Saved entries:

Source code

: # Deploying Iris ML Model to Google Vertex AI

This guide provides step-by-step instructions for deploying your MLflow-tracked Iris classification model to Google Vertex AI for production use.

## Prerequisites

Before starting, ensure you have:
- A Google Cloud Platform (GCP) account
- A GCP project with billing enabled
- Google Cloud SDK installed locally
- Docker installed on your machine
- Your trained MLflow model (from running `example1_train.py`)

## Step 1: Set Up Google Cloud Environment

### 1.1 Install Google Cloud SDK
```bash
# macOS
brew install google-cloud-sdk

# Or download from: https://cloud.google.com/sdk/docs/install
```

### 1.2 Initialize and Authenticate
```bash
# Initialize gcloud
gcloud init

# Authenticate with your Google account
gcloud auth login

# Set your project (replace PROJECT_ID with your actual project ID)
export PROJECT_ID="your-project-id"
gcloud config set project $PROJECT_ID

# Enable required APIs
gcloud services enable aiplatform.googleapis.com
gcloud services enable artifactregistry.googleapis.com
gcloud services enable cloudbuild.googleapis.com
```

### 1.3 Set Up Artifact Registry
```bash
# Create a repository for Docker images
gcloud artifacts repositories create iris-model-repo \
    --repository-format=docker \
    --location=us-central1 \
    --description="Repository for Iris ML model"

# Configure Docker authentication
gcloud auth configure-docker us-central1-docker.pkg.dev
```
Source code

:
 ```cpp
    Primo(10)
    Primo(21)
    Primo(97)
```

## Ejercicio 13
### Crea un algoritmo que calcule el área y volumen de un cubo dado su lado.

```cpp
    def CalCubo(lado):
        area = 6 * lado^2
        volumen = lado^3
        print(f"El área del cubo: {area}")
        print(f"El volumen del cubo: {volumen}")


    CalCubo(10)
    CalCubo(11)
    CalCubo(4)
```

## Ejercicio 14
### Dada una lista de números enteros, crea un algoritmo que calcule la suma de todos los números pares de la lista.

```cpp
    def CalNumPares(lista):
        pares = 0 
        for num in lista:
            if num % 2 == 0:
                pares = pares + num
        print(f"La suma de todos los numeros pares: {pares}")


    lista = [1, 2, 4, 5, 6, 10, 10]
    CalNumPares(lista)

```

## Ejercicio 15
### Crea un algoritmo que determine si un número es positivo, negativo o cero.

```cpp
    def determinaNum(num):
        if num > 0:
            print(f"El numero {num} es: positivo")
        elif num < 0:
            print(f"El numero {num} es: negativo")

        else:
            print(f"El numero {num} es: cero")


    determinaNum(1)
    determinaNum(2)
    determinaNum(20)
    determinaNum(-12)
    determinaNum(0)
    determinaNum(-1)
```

## Problem details
Collect each line of the entries that has the word "algoritmo", copying it in full.

## Answer space
### Crea un algoritmo que calcule el área y volumen de un cubo dado su lado.
### Dada una lista de números enteros, crea un algoritmo que calcule la suma de todos los números pares de la lista.
### Crea un algoritmo que determine si un número es positivo, negativo o cero.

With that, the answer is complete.